Leibniz-Preisträgerin Rohini Kuner stammt ursprünglich aus Indien und findet im Botanischen Garten Heidelberg immer wieder neue Inspirationen für ihre Forschungsarbeit. (Foto: SWR, SWR/Veronika Simon)
Leibniz-Preisträgerin Rohini Kuner stammt ursprünglich aus Indien und findet im Botanischen Garten Heidelberg immer wieder neue Inspirationen für ihre Forschungsarbeit.

Leibniz-Preis soll helfen, neue Behandlungsmethoden und Medikamente gegen chronische Schmerzen zu entwickeln

Die Ehrung mit dem Leibnizpreis ist für Rohini Kuner auch eine Anerkennung für ihr Team und das ganze Forschungsfeld. Das Preisgeld gebe ihr die Freiheit, auch langwierige Projekte anzugehen.

Aber ich finde auch, Freiheit kommt immer auch mit Verantwortung: Und daher sehe ich das auch als eine ganz große Verantwortung, richtig gut in die Zukunft zu investieren und Ergebnisse zu liefern, die auch letztendlich Patienten zugutekommen.

Bereits jetzt gebe es spannende neue Ziele für mögliche Medikamente und neue Behandlungsmethoden. Rohini Kuner ist zuversichtlich, dass die nächsten Jahre deutliche Fortschritte bei der Behandlung von chronischen Schmerzen bringen werden.

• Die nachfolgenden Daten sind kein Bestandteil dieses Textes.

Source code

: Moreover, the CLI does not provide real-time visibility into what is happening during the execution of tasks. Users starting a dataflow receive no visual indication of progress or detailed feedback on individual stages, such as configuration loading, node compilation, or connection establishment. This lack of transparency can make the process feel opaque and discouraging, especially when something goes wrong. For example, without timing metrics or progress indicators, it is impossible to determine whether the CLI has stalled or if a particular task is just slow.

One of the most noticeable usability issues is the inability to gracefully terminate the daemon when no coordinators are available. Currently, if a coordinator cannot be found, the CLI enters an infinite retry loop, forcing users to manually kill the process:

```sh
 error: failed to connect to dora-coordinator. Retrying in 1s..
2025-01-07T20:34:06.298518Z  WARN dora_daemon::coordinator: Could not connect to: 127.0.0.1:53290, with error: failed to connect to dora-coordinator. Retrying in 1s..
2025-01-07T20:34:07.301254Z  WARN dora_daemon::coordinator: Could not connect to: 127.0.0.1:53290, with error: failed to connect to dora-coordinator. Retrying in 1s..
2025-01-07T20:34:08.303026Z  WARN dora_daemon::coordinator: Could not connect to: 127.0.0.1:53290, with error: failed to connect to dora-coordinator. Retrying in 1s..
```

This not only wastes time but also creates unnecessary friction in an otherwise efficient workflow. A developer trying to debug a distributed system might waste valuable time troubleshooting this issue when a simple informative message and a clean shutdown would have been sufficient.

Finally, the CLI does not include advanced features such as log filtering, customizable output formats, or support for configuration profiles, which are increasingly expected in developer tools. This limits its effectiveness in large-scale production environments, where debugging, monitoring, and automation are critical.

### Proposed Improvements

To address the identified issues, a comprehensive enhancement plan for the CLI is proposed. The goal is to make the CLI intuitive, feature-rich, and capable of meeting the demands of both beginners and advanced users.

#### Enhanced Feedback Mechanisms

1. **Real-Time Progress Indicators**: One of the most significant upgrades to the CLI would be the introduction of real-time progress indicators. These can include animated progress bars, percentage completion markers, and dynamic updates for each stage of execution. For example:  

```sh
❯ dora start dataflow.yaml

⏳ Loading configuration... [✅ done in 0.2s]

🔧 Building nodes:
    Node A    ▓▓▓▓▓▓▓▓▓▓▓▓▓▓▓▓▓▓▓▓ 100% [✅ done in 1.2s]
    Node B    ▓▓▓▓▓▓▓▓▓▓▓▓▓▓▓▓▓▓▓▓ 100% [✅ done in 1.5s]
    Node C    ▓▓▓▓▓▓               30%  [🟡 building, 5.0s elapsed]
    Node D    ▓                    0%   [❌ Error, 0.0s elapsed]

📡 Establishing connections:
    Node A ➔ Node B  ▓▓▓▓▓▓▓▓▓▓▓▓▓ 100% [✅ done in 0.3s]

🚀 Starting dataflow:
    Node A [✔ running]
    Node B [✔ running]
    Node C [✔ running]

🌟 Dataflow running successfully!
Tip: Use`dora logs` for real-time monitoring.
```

Rohini Kuner (rechts im Bild) will mit dem Preisgeld des Leibniz-Preises das Forschungsfeld chronische Schmerzen, ihre Entstehung und Therapie, weiter voranbringen. (Foto: SWR, SWR/Veronika Simon)
Rohini Kuner (rechts im Bild) will mit dem Preisgeld des Leibniz-Preises das Forschungsfeld chronische Schmerzen, ihre Entstehung und Therapie, weiter voranbringen.